## 原文
+ + + + + + +

学べること

dbt unit testsの6種類のデータ形式
全9個のunit testsの実測検証結果
モックデータによるロジック検証の実装
CI/CD統合とベストプラクティス

はじめに

dbt unit testsは、モックデータを使ってモデルのロジックを検証する機能です。本記事では、6種類のデータ形式と9個のunit testsを実際に検証し、CI/CD統合を含むベストプラクティスを明らかにします。

検証環境:

dbtバージョン: 1.11.5
dbt-bigqueryバージョン: 1.11.0
検証日時: 2026-02-17
検証結果: 全9個成功（10.76秒）

検証概要

検証日時: 2026-02-17
dbtバージョン: 1.11.5
dbt-bigqueryバージョン: 1.11.0
BigQueryプロジェクト: sdp-sb-yada-29d2（マスク済み）
データセット: dbt_sandbox
リージョン: asia-northeast1
参照元: 公式ドキュメント

実測検証結果

✅ 全9個のunit testsが成功

実行時間: 10.76秒
並列実行: 24スレッド
seeds: 3テーブル（312行）
staging: 3ビュー
models: 2テーブル（199行）

Unit Testsとは

dbt 1.8+で導入されたunit testsは、モックデータを使ってSQLモデルのロジックを検証する機能です。

+ + + + + + +

## 問題
原文では、全9個のunit testsの実行時間は何秒だったか。

## 提供レコード
+ + + + + + +

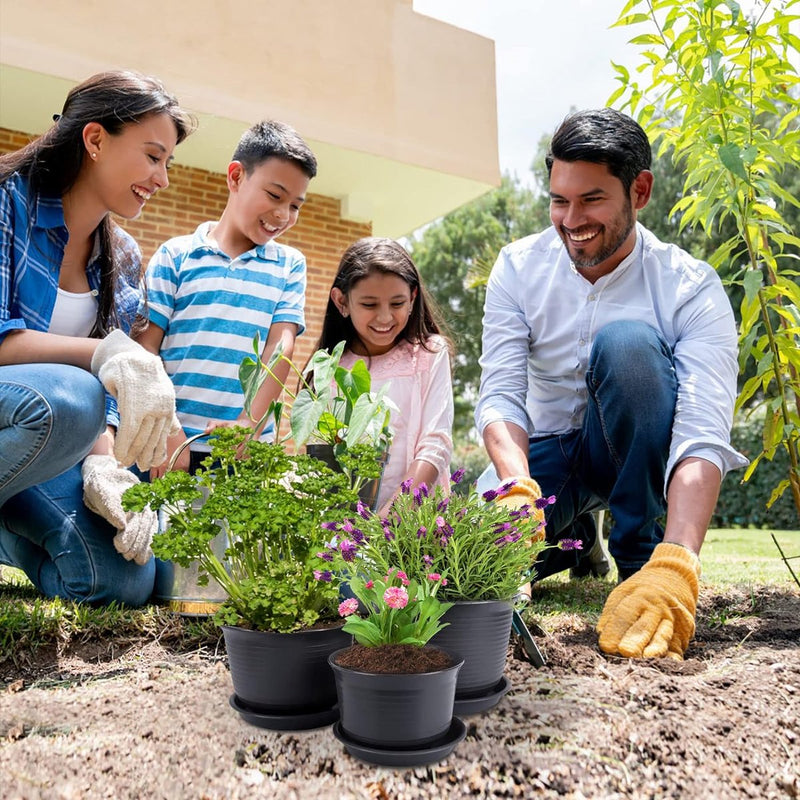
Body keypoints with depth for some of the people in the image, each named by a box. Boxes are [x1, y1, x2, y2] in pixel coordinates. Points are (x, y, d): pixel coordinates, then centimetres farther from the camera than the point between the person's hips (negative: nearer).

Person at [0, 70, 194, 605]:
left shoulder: (122, 260, 8)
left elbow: (110, 386, 5)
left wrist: (104, 464, -13)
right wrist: (105, 352, -34)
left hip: (49, 439, 5)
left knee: (127, 580, -16)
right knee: (68, 400, -39)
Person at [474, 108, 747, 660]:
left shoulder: (691, 289, -20)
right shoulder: (519, 267, -11)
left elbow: (705, 436, -30)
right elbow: (499, 395, -19)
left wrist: (676, 566, -46)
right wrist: (520, 487, -39)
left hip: (639, 456, -2)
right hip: (546, 450, 3)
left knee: (627, 341, -32)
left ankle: (640, 557, -17)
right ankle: (573, 537, 13)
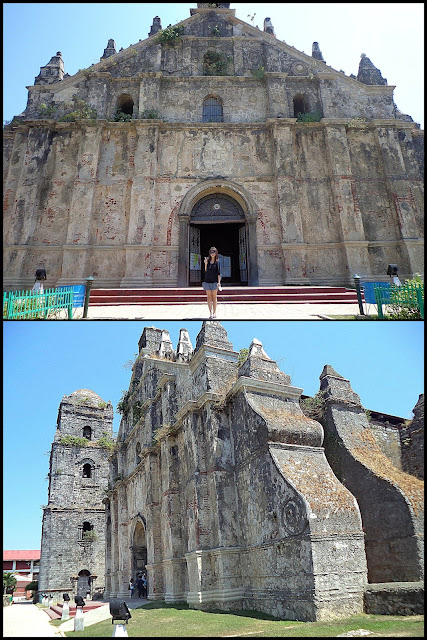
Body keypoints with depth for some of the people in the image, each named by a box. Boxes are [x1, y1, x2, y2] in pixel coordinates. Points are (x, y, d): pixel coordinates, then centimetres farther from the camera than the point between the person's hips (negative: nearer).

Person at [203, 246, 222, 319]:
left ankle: (214, 312, 8)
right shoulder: (208, 260, 8)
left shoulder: (217, 261, -2)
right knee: (209, 297, 2)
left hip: (214, 281, -3)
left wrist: (219, 282, -12)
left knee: (214, 297, 3)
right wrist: (205, 264, -5)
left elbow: (219, 272, -5)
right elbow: (205, 271, 9)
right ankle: (211, 313, 4)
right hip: (207, 281, 3)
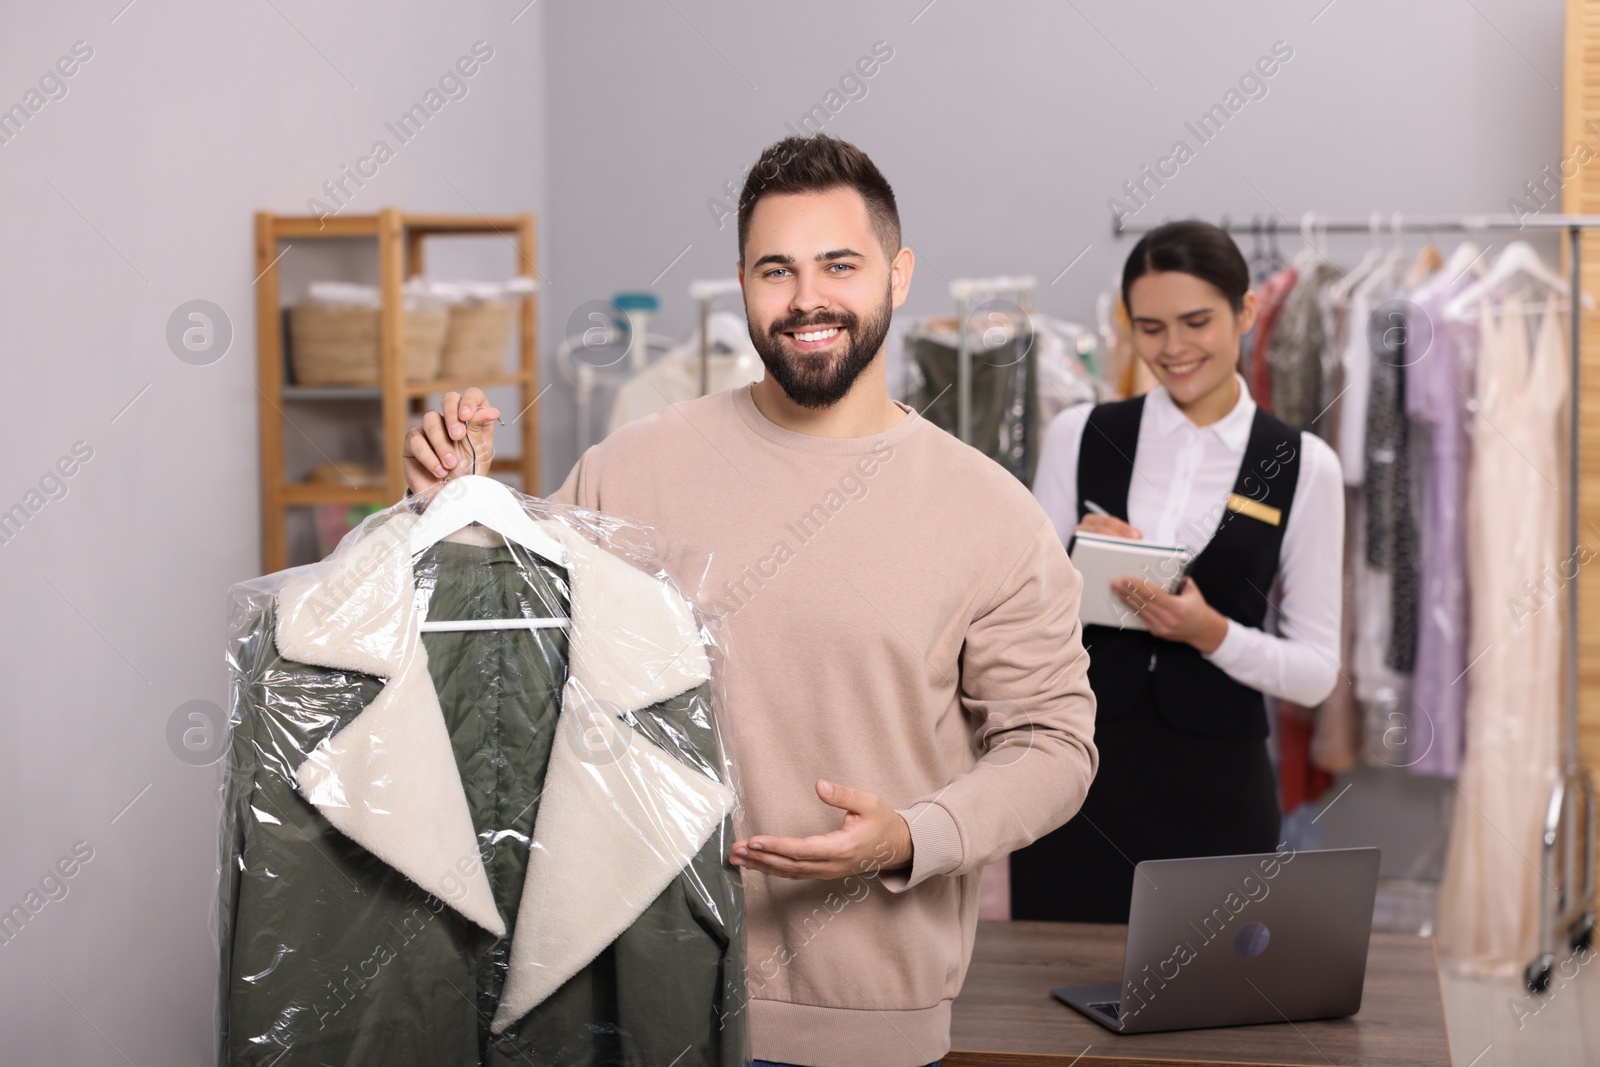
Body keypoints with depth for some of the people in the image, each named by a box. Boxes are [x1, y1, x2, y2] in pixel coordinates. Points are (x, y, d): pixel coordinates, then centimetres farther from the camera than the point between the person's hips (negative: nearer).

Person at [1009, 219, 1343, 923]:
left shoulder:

+ + + + + + +

## 解答
10.76秒。